● Records:
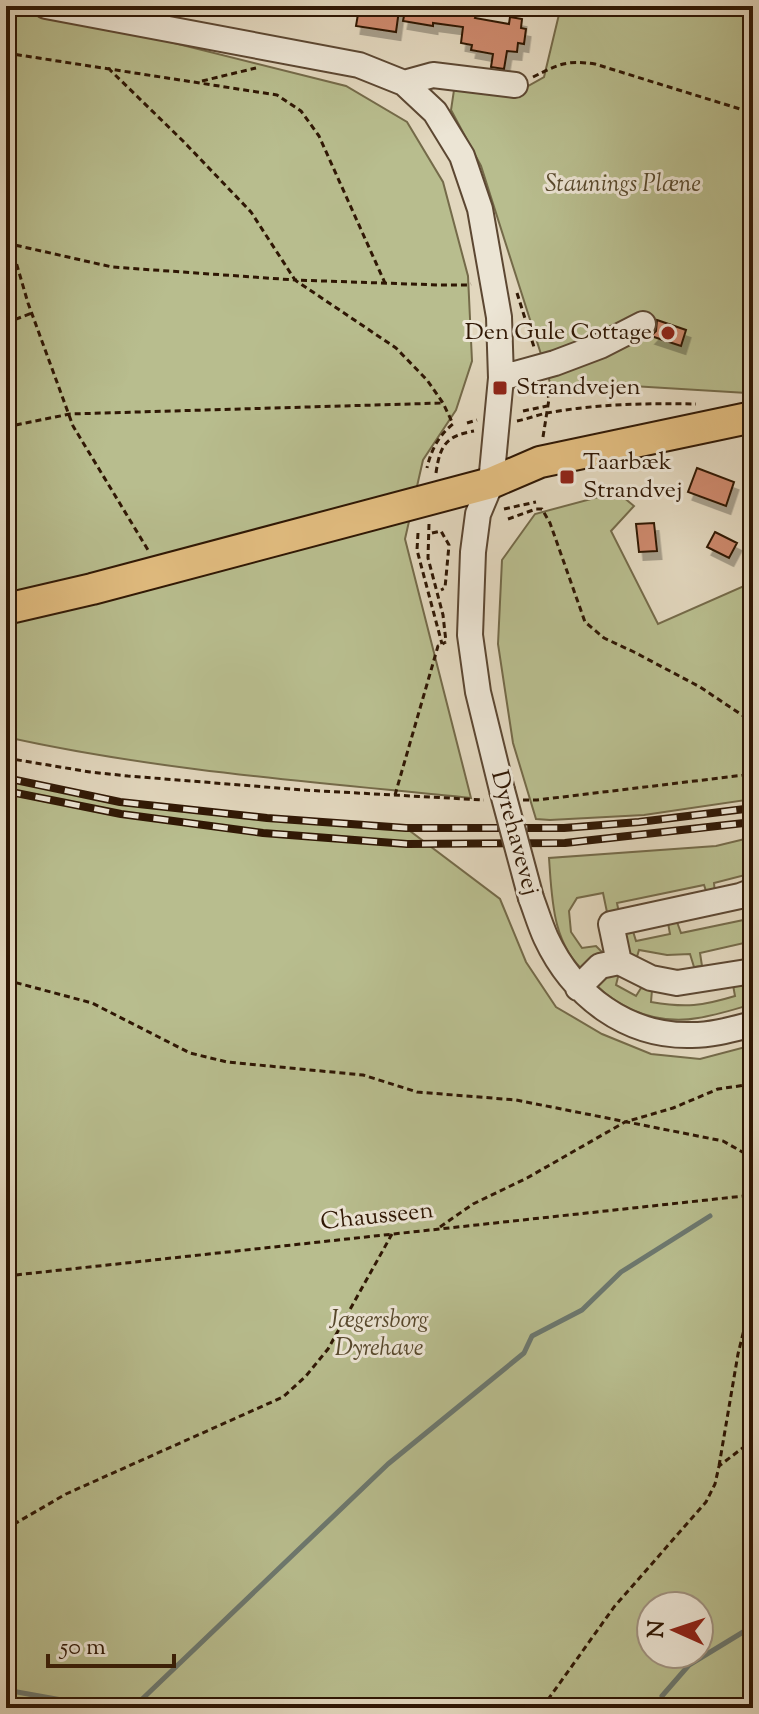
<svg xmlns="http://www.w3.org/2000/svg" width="759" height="1714" viewBox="0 0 759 1714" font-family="'Sorts Mill Goudy',serif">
  <defs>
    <filter id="shadow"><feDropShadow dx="4.5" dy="8" stdDeviation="0" flood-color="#0004"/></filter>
  </defs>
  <rect width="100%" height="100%" fill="#e2d7be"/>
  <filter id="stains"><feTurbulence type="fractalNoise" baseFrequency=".0025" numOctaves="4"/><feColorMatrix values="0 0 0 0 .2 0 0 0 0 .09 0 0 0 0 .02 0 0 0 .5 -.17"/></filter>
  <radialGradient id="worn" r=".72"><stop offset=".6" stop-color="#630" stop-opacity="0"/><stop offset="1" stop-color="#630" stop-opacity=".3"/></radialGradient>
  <path fill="#b8bd8e" stroke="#746a49" stroke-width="2" fill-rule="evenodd" d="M561,6H753V391L747,393L632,386L554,395L481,166L451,110L454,90L512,95L544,77Z
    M6,7L98,24L346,86L407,122L443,182L468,276L472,361L456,410L423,460L405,539L471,798C315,782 159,771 6,737Z
    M617,492L634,506L611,531L658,624L753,582V645L750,646L753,655V799L644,815L550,820L536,819L513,743L498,644L502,560L535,514Z
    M6,778L120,802L267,818L406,828L500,899L526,962L556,1007L602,1034L651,1054L700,1059L753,1045V1708H6ZM651,1606H699V1654H651Z
    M753,837V873L714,883L715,893L707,894L704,885L617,903L619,913L608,917L603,893L577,898L569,911L571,932L582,948L596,946L606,956L586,973C552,944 552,899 549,858L716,846Z
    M753,918V941L700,953L702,966L694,967L690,954L667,955L639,950L636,960L629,955L622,931L632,928L636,941L670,934L668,923L677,922L681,933Z
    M614,969L619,973L616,985L636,996L641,988L652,990L651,1002C686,1008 702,1006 735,996L733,985L743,983L745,993L753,992V1004C735,1009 717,1015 698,1018C661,1025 622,1011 596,985Z"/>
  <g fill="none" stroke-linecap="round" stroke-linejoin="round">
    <path stroke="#6c786f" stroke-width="5" d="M6,1690L106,1708
      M662,1696L689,1665L753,1626
      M137,1704L388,1464L524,1353L532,1336L582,1310L621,1272L710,1216"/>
  </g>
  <path fill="#ce896d" stroke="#2f1704" stroke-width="2" filter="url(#shadow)" d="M366,6L399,10L396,32L356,26L359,8H365Z
    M406,6H469L468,14L476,15L475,18L509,24L510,17L522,19L521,28L526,29L524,44L518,43L517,52L507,51L504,69L491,67L493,54L471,50L472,45L461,43L463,27L433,23V26L403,21Z
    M657,320L686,330L681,346L651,336L656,331Z
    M697,468L734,482L726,506L688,492Z
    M654,523L657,551L639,552L636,524Z
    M715,532L737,543L729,558L707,547Z"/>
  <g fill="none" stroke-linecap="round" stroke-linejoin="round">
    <g stroke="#5c4732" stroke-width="28">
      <path id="minor" d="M46,6L359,65L404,83L435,112L462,156L480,209L499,317L501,378L491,483L478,514L473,552L470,635L478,692L502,790
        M404,83L433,75L515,85
        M501,378L555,363L600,346L643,324
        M531,898C536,911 540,925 546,938C573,996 627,1037 692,1035C713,1035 733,1029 753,1024
        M619,962L611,924L740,896L753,891
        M578,988L600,966L619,962L651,978L677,983L753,971"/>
    </g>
    <g stroke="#2f1704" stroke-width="34">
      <path id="major" d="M6,609L92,589L491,483L540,462L753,417"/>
    </g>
    <path stroke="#2f1704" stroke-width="3" stroke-dasharray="6 4" stroke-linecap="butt" d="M6,53L277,95L301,111L319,136L385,283
      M108,68L183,141L251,212L295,280L439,285H467L471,284
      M533,77C559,64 566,60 595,64L753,113
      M202,81L256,68
      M6,243L112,267L295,280L396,348L427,380L443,403L453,424C439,435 431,450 427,468
      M11,245L28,303L73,426L148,550
      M517,293L534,347
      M6,323L32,313
      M523,411L547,406
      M517,421C527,419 537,415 547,413C596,404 646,403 696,404
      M467,423L477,420
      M6,427L70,414L443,403
      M543,437L549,399L545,385
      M436,473C440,445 446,436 474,431
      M504,509L536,502
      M508,519L536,509H542L550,523L585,622L604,638L634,652L700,687L745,717C758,736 745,752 753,771
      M429,524L428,558L443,615L446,642
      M418,533L417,550L442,644
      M432,533L441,531L449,545L445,588L441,590
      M6,758L90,772L128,776L303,790L484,800
      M395,795L438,646L446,642
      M523,800H537L753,774
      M6,980L92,1003L190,1053L227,1062L363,1075L417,1092L516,1100L723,1141L753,1158
      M440,1227L473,1204L527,1178L625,1122L673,1108L718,1089L753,1084
      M6,1276L753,1195
      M719,1466L738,1354L753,1293
      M6,1531L16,1523L66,1494L283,1397L306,1376L328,1349L392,1234
      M500,1708L753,1702
      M542,1708L614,1607L706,1502L715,1484L719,1466L753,1440"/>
    <use href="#minor" stroke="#ece5d5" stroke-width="24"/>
    <use href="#major" stroke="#e1bc7f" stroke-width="30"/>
    <g stroke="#2f1704" stroke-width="8">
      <path id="rail" d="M6,778L120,802L267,818L406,828H564L639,822L753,808
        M6,791L121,814L263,833L407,844L565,843L753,822"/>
    </g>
    <use href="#rail" stroke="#ece5d5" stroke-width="5" stroke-dasharray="15" stroke-linecap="butt"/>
    <g stroke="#5c4732" stroke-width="28" stroke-linecap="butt">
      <path id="minor-bridge" d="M502,790L531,898"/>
    </g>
    <use href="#minor-bridge" stroke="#ece5d5" stroke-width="24"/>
  </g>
  <g fill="#8f2418" stroke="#ece5d5" stroke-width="3">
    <circle cx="668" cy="333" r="8"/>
    <rect x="492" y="380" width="16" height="16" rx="4"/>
    <rect x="559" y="469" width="16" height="16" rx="4"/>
  </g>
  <g text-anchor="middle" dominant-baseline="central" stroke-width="6" stroke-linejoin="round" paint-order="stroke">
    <g font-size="24" font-style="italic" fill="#58492d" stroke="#ece5d5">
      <text x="623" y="185">Staunings Plæne</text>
      <text x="379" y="1321">Jægersborg<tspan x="379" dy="28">Dyrehave</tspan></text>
    </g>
    <g font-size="24" fill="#2f1704" stroke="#ece5d5" text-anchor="start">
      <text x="652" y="333" text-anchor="end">Den Gule Cottage</text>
      <text x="516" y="388">Strandvejen</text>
      <text x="583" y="463">Taarbæk<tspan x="583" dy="28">Strandvej</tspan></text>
    </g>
    <g font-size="24" fill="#2f1704" stroke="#ece5d5">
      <text transform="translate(514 833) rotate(75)">Dyrehavevej</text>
      <text transform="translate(377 1217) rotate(-6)">Chausseen</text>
    </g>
  </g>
  <rect width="759" height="1714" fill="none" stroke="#e2d7be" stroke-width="32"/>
  <rect x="8" y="8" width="743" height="1698" fill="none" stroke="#2f1704" stroke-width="4"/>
  <rect x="16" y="16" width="727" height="1682" fill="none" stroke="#2f1704" stroke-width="2"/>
  <g transform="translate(675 1630) rotate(273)"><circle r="38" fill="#ece5d5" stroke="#a09381" stroke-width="2"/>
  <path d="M0-6L14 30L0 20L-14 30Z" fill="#8f2418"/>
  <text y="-12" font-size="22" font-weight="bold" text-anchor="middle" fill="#2f1704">N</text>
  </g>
  <path d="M48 1654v12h126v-12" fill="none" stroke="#2f1704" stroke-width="4"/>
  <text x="60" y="1654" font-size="24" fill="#2f1704" stroke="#ece5d5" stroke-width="6" paint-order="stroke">50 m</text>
  <rect width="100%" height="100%" filter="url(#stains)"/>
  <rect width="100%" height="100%" fill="url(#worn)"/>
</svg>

● Work instructions: Scan the material above for the word "middle", and copy each line where it appears.

● Exercise answer:
  <g text-anchor="middle" dominant-baseline="central" stroke-width="6" stroke-linejoin="round" paint-order="stroke">
  <text y="-12" font-size="22" font-weight="bold" text-anchor="middle" fill="#2f1704">N</text>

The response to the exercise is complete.